I really dislike one parent in any way bonding with their child over the dysfunctionality of their other parent. But in your case I don’t see any way to avoid that. My advice (if you haven’t already done so) is to talk to your daughter, and say to her something like:
“Right now your mom’s certainly not being everything she could be. I don’t know if she’s going through the normal sort of paroxysms of denial and angst that parents typically do when they find out their kid is gay, or whether she’s really developed a condition that she may not be able to pull out of. For now, we just have to wait and see. If she’s only doing that freak-out thing parents do when their kids come out, then before too long your mother will realize that your being gay isn’t the end of the world—that you can, in fact, be both gay and perfectly happy, which is all she really wants to know, because she loves you and above all wants you to be safe. If, however, her reaction to your coming out proves to be more problematic than that—if it’s something that time doesn’t smooth away, and we find that she can’t get to the healthy place she needs to be, then—well, then we’ll cross that bridge when we come to it. But I don’t think it will come to that. I think she just needs a little more time to adjust. It’s a big deal to find out your child is gay. Parents trip about that, hard. But then after a while they don’t.
“Meanwhile, it’s obvious enough that your mother is going through hell. I want to be really, really clear that it’s not your fault that she is. Anything could have set her off, and that’s the truth. As you know [assuming your daughter does; if not, now’s the time to tell her] for a while now your mother’s been getting therapy and taking antidepressants. So she’s already been struggling with her mental state. So far, obviously, the help she’s getting isn’t good enough. For all I know, it’s making things worse. But we’ll find out. Again, these things take time to work themselves out.

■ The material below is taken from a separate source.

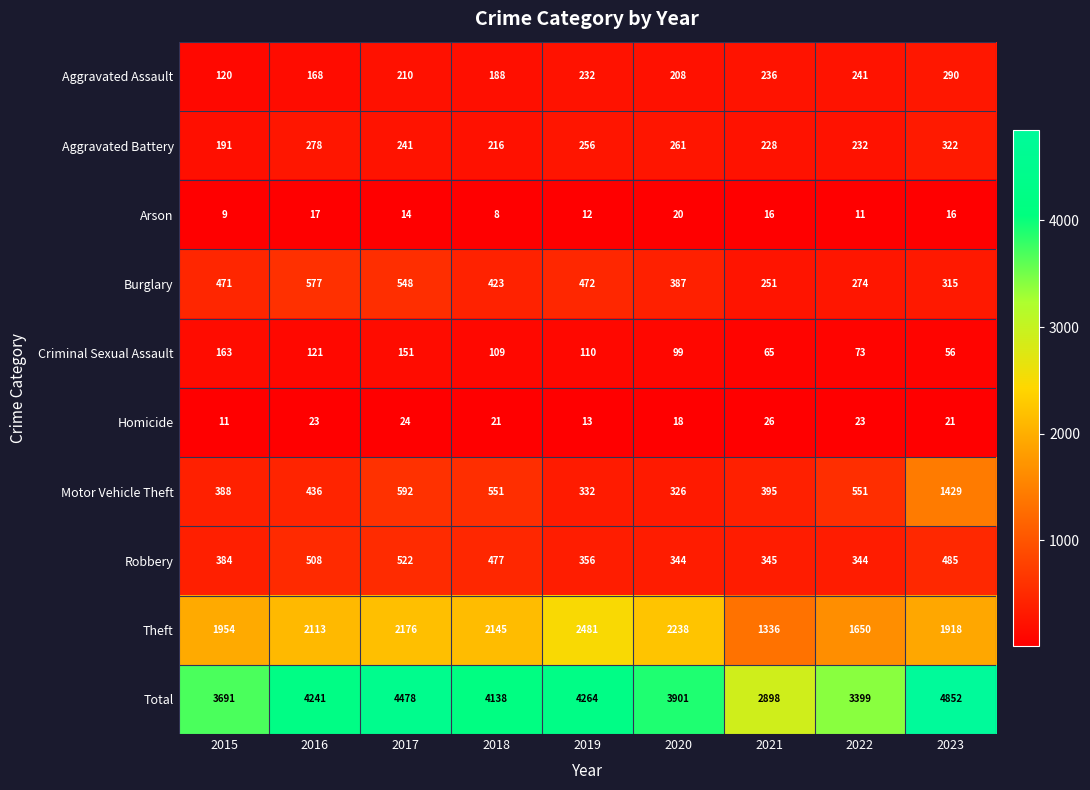

At which category does the chart reach its peak across all series?

2023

“For now, we just have to wait and hope. I know this isn’t easy for you; I can’t imagine how much this must hurt you. It’s just a tough time that we have to get through. For now all we can do for your mom is love her, pray for her, and be there for her if she needs us. Obviously sometimes you’re not going to want to be there for her, because of how much she’s not being there for you. And that’s fine; I understand that, and will never pressure you to do or say anything that’s too much against who you are. But insofar as you can, let’s just be patient with her, and trust that God is watching this situation and will tend to it as He knows best.

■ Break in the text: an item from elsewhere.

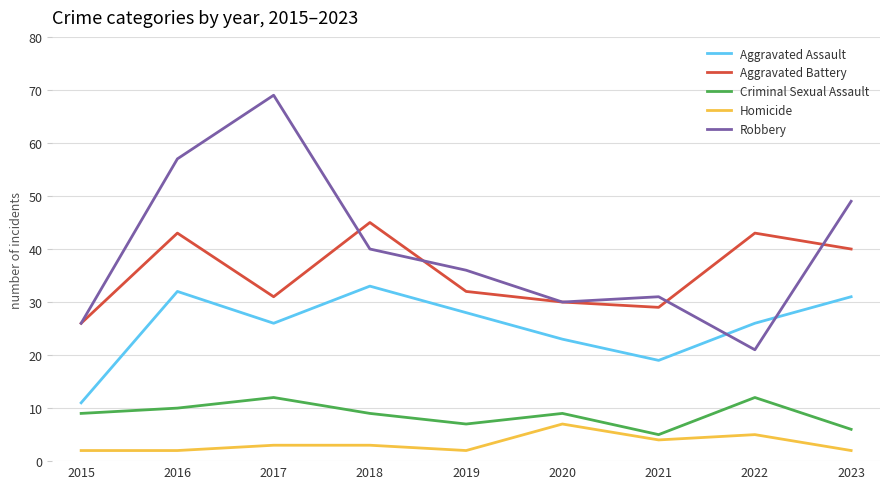

Where does the Aggravated Assault series first go above 26?

2016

“I love you; I’m proud of you; and I’m certain we’ll all get through this together, and be a stronger family for it.”
Something like that.
Also, talk to your wife. Insofar as she’s able to hear it, tell her that she’s really pushing you toward having to decide between her and your child. Tell her how cruelly unfair of her that is, what a torture it is to both you and your daughter. Tell her that while her daughter being gay is not a choice, choosing to interpret the Bible as she is certainly is a choice, and that for the life of you cannot understand how she could continue making the awful choice that she is. Tell her to read my The Best Case for the Bible NOT Condemning Homosexuality.
Most of all, tell her that you want to sit down with her, hold her hand, and pray with her about this. I think doing that very thing is everything. God’s whole purpose is to decrease stress and increase love. Together, go with your wife to God, hand all this over to Him, and let Him do His thing. He will. I think that if you prayed with your wife about this every day for ten days in a row—where first you say aloud to God whatever you are moved to, and then she does the same, and then together, for ten full minutes, the two of you sit together in quiet prayer and meditation—this problem will resolve itself. I really believe that.